During Tesla’s Q3 2025 earnings call, the firm’s CEO, Elon Musk, proposed that the cars take part in “a giant distributed inference fleet” to tap into their incredible compute power “if they are bored.” Musk went on to estimate that, at some point, the advanced car fleet could summon “100 gigawatts of inference.”
Musk answered that an annualized production rate of three million vehicles should be achievable within 24 months. He added that the “single biggest expansion in production will be the Cyber Cab, which starts production in Q2 next year.” This will be a comfort-optimized automated transport vehicle, obviously targeting the cab market.
Using talk of computing power as a springboard, Musk then openly pondered whether the upcoming systems “might almost be too much intelligence for a car.” To address the decidedly first-world problem of owning a car “that might get bored,” the Tesla CEO went off on an interesting tangent about tapping into idle car processing power, effectively turning the Tesla fleet into a giant distributed inference network.
“One of the things I thought: if we got all these cars that maybe are bored… we could actually have a giant distributed inference fleet,” Musk said.
Obviously, plucking numbers from the air, the Tesla boss went on to optimistically project that this fleet could expand to, say, 100 million vehicles, with a baseline of a kilowatt of inference capability per vehicle. “That’s 100 gigawatts of inference distributed with power and cooling taken with cooling and power conversion taken care of,” Musk told the financial experts on the earnings call. “So that seems like a pretty significant asset.”
At its core, Musk’s idea beckons comparisons with classical distributed computing platforms, like SETI@home and Folding@home. But this Tesla fleet proposal could make an interesting commercial moon shoot idea for investors and business analysts.
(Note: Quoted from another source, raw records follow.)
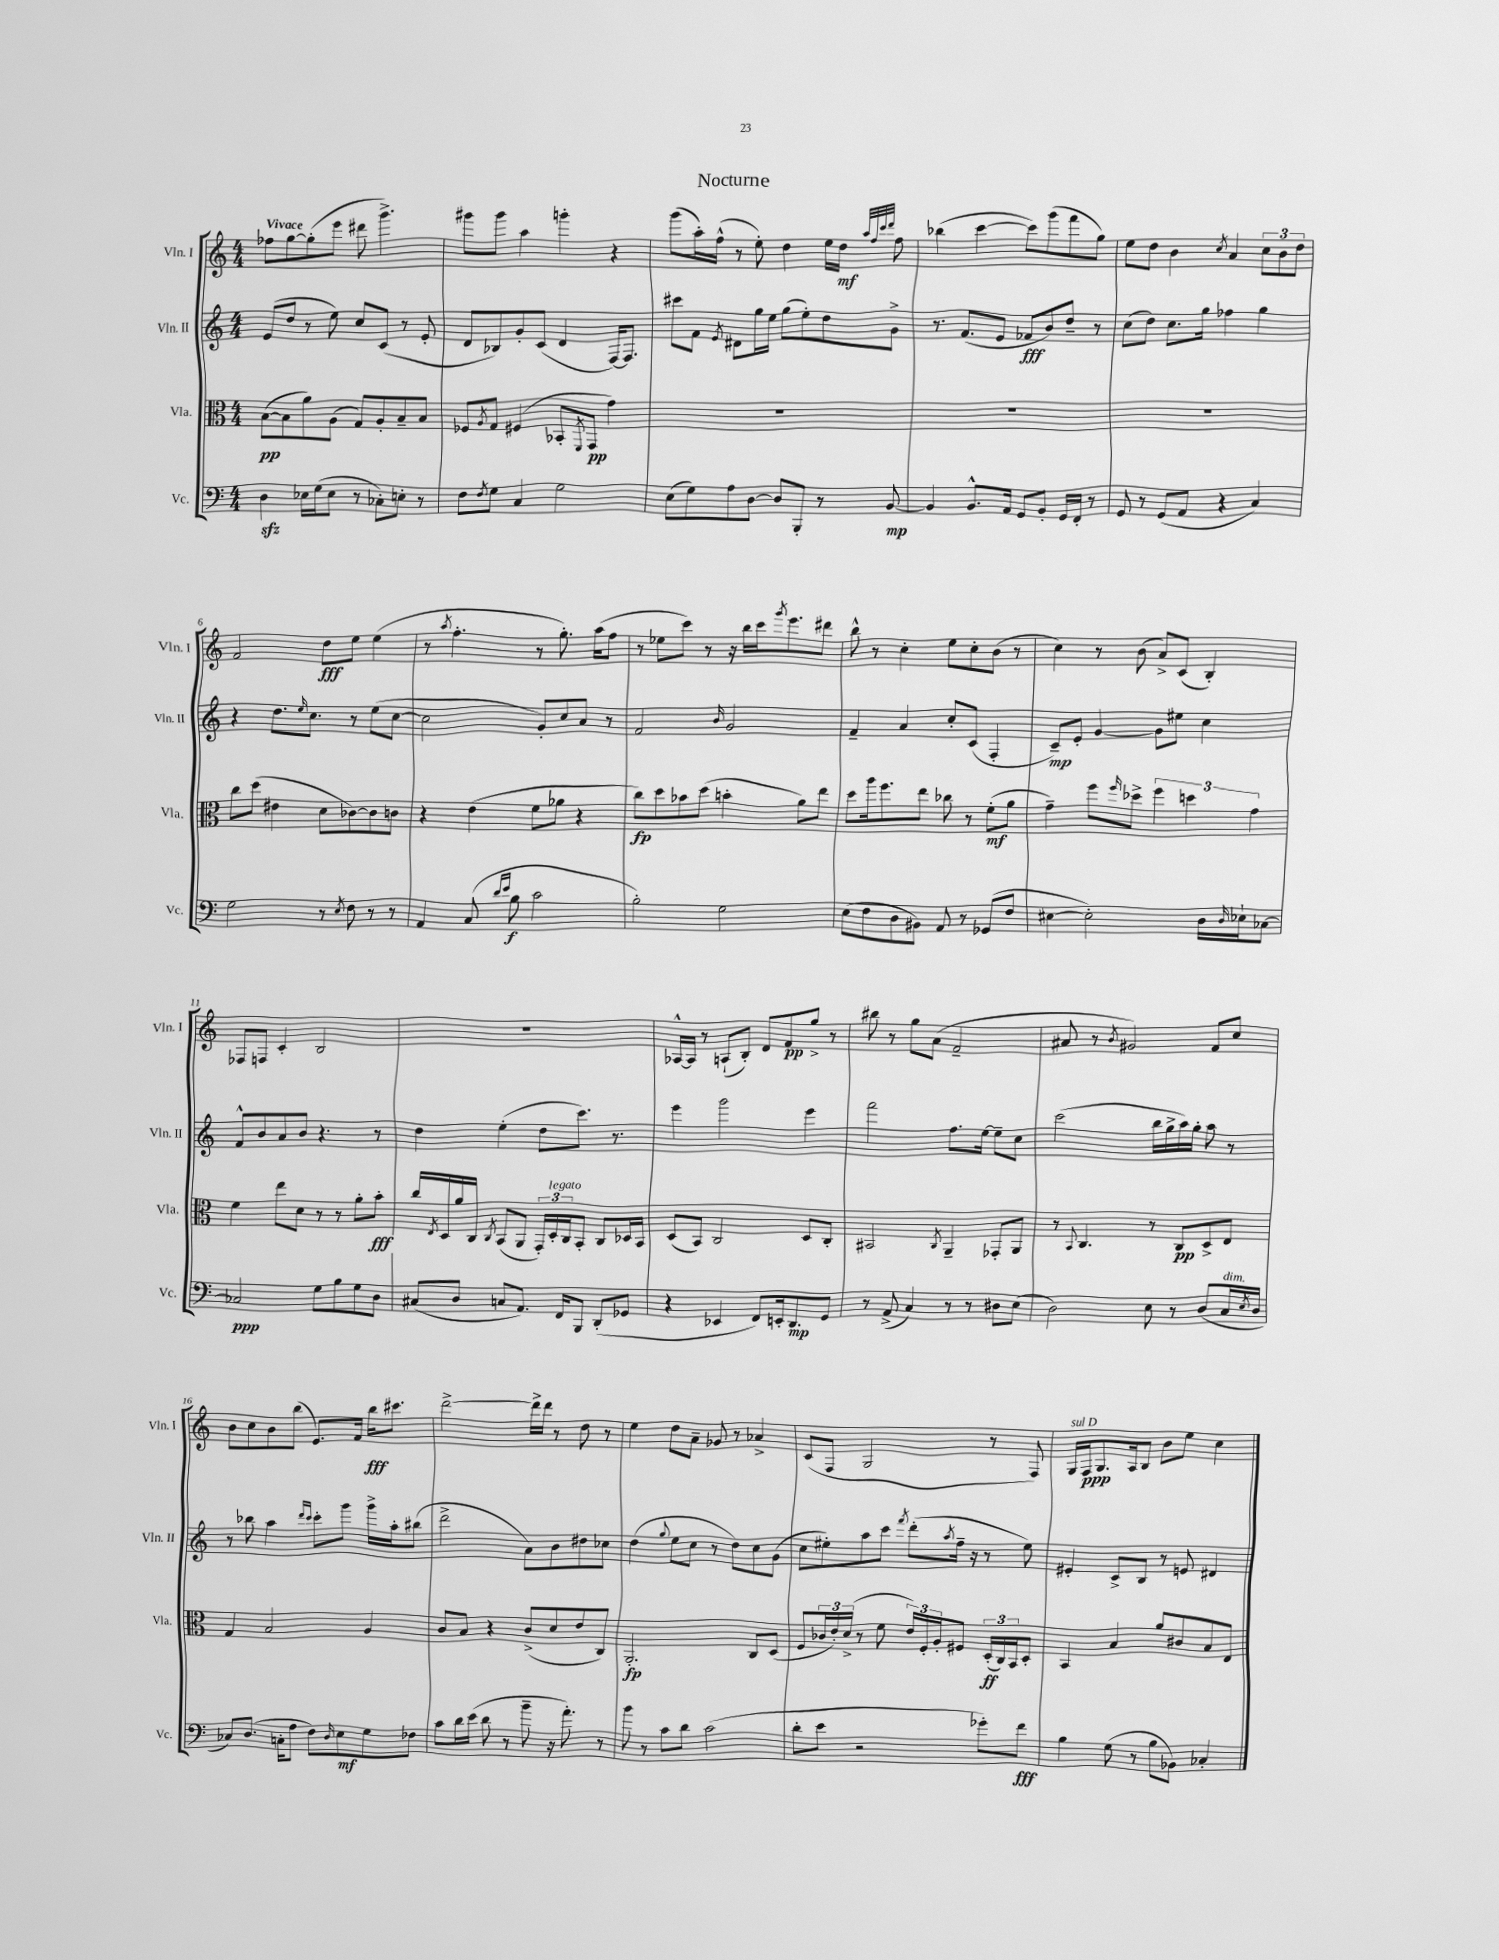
\header { title = "Nocturne" }
<<
\new StaffGroup <<
\new Staff = "s0" \with { instrumentName = "Vln. I" shortInstrumentName = "Vln. I" } {
    \clef treble \key c \major \numericTimeSignature \time 4/4 \tempo "Vivace"
    fes''8 g''8~ g''8-.( e'''8 dis'''8 g'''4.->) |
    gis'''8 gis'''8 a''4 g'''4-. r4 |
    g'''8( a''16-.) f''16-^( r8 e''8-.) d''4 e''16 d''16\mf \grace { a''32 f''32 c'''32 d'''32 } f''8 |
    bes''4( c'''4~ c'''8) g'''8( f'''8 g''8) |
    e''8 d''8 b'4 \acciaccatura { c''8 } a'4 \tuplet 3/2 { c''8 b'8 d''8 } |
    f'2 d''8\fff e''8 e''4( |
    r8 \acciaccatura { a''8 } f''4.-. r8 g''8.-.) a''16( f''8 |
    r8 ees''8 c'''8) r8 r16 b''16 c'''16 \acciaccatura { g'''8 } e'''8. dis'''8 |
    b''8-^ r8 c''4-. e''8 c''8-. b'8( r8 |
    c''4) r8 b'8( a'8->) c'8( b4-.) |
    fes8 f8 c'4-. b2 |
    R1 |
    aes16~-^ aes16 r8 a8-!( b8-.) d'8 f'8\pp g''8-> r8 |
    bis''8 r8 g''8 a'8( f'2-- |
    ais'8 r8 \acciaccatura { b'8 } gis'2) f'8 c''8 |
    b'8 c''8 b'8 b''8( e'8.) f'16 b''16\fff cis'''8. |
    d'''2~-> d'''16-> d'''16 r8 d''8 r8 |
    e''4 d''8 a'8-- ges'8 r8 aes'4-> |
    c'8( f8 g2 r8 f8) |
    g16^\markup { \italic "sul D" } f16\ppp g8. a16 b8 b'8 e''8 c''4 \bar "|." |
}
\new Staff = "s1" \with { instrumentName = "Vln. II" shortInstrumentName = "Vln. II" } {
    \clef treble \key c \major \numericTimeSignature \time 4/4
    e'8( d''8 r8 e''8) c''8 c'8( r8 e'8-. |
    d'8 bes8) g'8-. c'8( d'4 f16~) f8. |
    cis'''8 f'8 \acciaccatura { e'8 } dis'8 g''16 e''16 g''8( e''8-.) d''8 g'8-> |
    r8. f'8.( e'8 fes'8\fff b'8) d''8-- r8 |
    c''8( d''8) c''8. g''16 fes''4 g''4 |
    r4 d''8. \grace { e''16 } c''8. r8 e''8( c''8~ |
    c''2 g'8-.) c''8 a'8 r8 |
    f'2 \grace { b'16 } g'2 |
    f'4-- a'4 c''8-. c'8( f4-. |
    c'8--\mp) e'8-. g'4~ g'8 eis''8 c''4 |
    f'8-^ b'8 a'8 b'8 r4. r8 |
    d''4 e''4-.( d''8 c'''8.) r8. |
    e'''4 g'''2 e'''4 |
    f'''2 f''8. e''16~ e''8-- c''8 |
    c'''2( b''16 g''16-> a''16) g''16-. a''8 r8 |
    r8 bes''8 a''4 \grace { d'''16 c'''16 } c'''8-. g'''8 g'''16-> a''16-. bis''8( |
    d'''2-> a'8) b'8 dis''8 ces''8 |
    d''4( \appoggiatura { g''8 } e''8 c''8 r8 d''8) c''8 g'8( |
    c''8 eis''8-.) a''8 c'''8 \acciaccatura { f'''8 } d'''8-.( \acciaccatura { a''8 } f''16-- r16 r8 eis''8) |
    eis'4-. c'8-> b8 r8 e'8 dis'4 \bar "|." |
}
\new Staff = "s2" \with { instrumentName = "Vla." shortInstrumentName = "Vla." } {
    \clef alto \key c \major \numericTimeSignature \time 4/4
    b8~\pp( b8 a'8) a8( g8) a8-. b8-- b8 |
    fes8 \acciaccatura { a8 } g8 fis4( bes,8-. \acciaccatura { f,8 } g,8\pp g'4) |
    R1 |
    R1 |
    R1 |
    c''8 d''8( eis'4 d'8 ces'8~) ces'8 c'8 |
    r4 e'4( f'8 aes'8 r4 |
    c''8\fp) d''8 bes'8 d''8( b'4-. a'8) e''8 |
    d''8 a''16 f''8. e''8 ces''8 r8 f'8-.\mf( a'8 |
    g'4--) f''8 \grace { f''16 } des''8-> \tuplet 3/2 { f''4 d''4 g'4 } |
    f'4 e''8 d'8 r8 r8 a'8-. b'8-.\fff |
    c''16 \acciaccatura { e8 } d16 a'16 c16 \acciaccatura { c8 } b,8( a,8 \tuplet 3/2 { g,16-.) d16-.^\markup { \italic "legato" } c16 } b,8-. c8 des16 b,16 |
    d8( b,8) c2 d8 c8-. |
    bis,2 \acciaccatura { c8 } a,4-- ges,8-. a,8 |
    r8 \appoggiatura { b,8 } c4. r8 c8\pp d8-> e8 |
    g4 b2 a4 |
    c'8 b8 r4 c'8->( d'8 e'8 c8) |
    a,2.-.\fp c8 d8( |
    f8 \tuplet 3/2 { ces'16 e'16-.) d'16->( } r8 f'8 \tuplet 3/2 { e'16) f16-. a16-. } fis8 \tuplet 3/2 { d16-.\ff( c16) b,16 } d8-. |
    b,4 b4 a'8 cis'8 b8 e8 \bar "|." |
}
\new Staff = "s3" \with { instrumentName = "Vc." shortInstrumentName = "Vc." } {
    \clef bass \key c \major \numericTimeSignature \time 4/4
    d4\sfz ees16 g16( ees8 r8 ces8-.) e8-. r8 |
    f8 \acciaccatura { f8 } g8 c4 g2 |
    e8( g8) a8 d8~ d8 b,,8-. r8 b,8~\mp |
    b,4 b,8.-^ a,16 g,8 b,8-. g,16 f,16-. r8 |
    g,8 r8 g,8( a,8 r4 c4) |
    g2 r8 \acciaccatura { e8 } f8 r8 r8 |
    a,4 c8( \grace { d'16 e'16 } b8\f c'2 |
    b2-.) g2 |
    e8( f8 d8 bis,8) a,8 r8 ges,8( f8 |
    eis4~ eis2-.) d16 \grace { d16 } ees16-! ces8~ |
    ces2\ppp g8 b8 g8 d8 |
    cis8( d8 c8 a,8.) f,16 b,,8 d,8-.( ges,8 |
    r4 ees,4 f,8) e,16-. d,8.\mp g,8 |
    r8 a,8->( c4) r8 r8 dis8 e8( |
    d2) e8 r8 d8( c16^\markup { \italic "dim." } \acciaccatura { e8 } d16 |
    ces8) d8.( c16-. a8 f8) \grace { d16 } e8\mf g8 fes8 |
    c'8 d'16 e'16( d'8 r8 b'8-- r16 a'8.-.) r8 |
    b'8 r8 c'8 d'8 c'2( |
    d'8-. e'8 r2 ges'8-.) f'8\fff |
    b4 g8( r8 b8 bes,8) ces4-. \bar "|." |
}
>>
>>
Meanwhile, users will probably be more concerned about their bought and paid for vehicles being used for someone else’s advantage, perhaps using extra electricity, and their computer systems enduring longer heat stress, and so on. There’d probably have to be a clear benefit for end-users to incentivize them to sign up to such a compute power-sharing scheme.
(ed: This article is addressing the computing power within the vehicle but there is also the battery energy that is sitting idle most of the time.)